According to Koppenhofer and Grewal (2005), an additive effect occurs when two agents combine to act independently of one another with no interaction, whereas synergistic or antagonistic effects occur when the interaction between the agents makes the combination more or less effective in controlling pests. In the work of Ansari et al. (2008), one of the primary causes of a synergistic interaction was the larvae’s initial fungal infection, which made them weaker and prevented them from feeding normally. Additionally, by creating a stressful environment, altering behavior, and releasing more CO2 in reaction to fungal colonization, the fungus made the host more vulnerable to nematodes.

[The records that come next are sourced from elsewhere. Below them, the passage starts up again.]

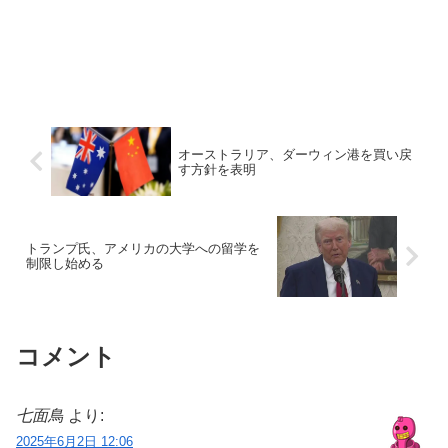
オーストラリア、ダーウィン港を買い戻
す方針を表明
トランプ氏、アメリカの大学への留学を
制限し始める
コメント
七面鳥
より:
2025年6月2日 12:06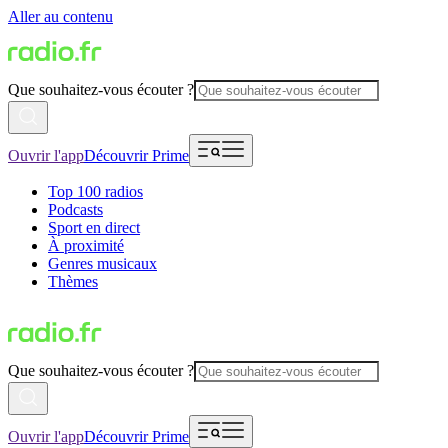
Aller au contenu
Que souhaitez-vous écouter ?
Ouvrir l'app
Découvrir Prime
Top 100 radios
Podcasts
Sport en direct
À proximité
Genres musicaux
Thèmes
Que souhaitez-vous écouter ?
Ouvrir l'app
Découvrir Prime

This work demonstrated that 83% control of S. frugiperda 4th instar larvae can be achieved by using B. bassiana and H. taysearae in combination. Both B. bassiana with H. taysearae provided a significant control when used alone but efficacy increased in combination. This is in line with the findings of Ansari et al. (2010), who found that combining M. anisopliae V275 with S. kraussei resulted in 100% control over BVW infesting strawberries in grow bags during the winter, as opposed to a single application. Additionally, in all combined treatments, Ibrahim et al. (2019) demonstrated synergistic interaction between the nematode and fungus species. Shapiro et al. (2004) found that there was antagonism between the fungi Paecilomyces fumoroseus and B. bassiana and the nematodes that caused dual infections of Curculio caryae (Coleoptera: Curculionidae). Also, Usman et al. (2020) observed additive interactions when EPNs S. riobrave and S. carpocapsae were combined with EPFs M. brunneum and I. javanica when tested on the fruit fly (Rhagoletis pomonella).

Conclusion

The combination of nematodes and fungi applied together in biocontrol provided a promising approach that may outperform ecologically benign means of controlling a variety of insect pests more than single applications. The economic feasibility will always be the deciding factor, although public concern about the environmental effects of conventional insecticides and the emergence of infections resistant to pesticides may encourage it.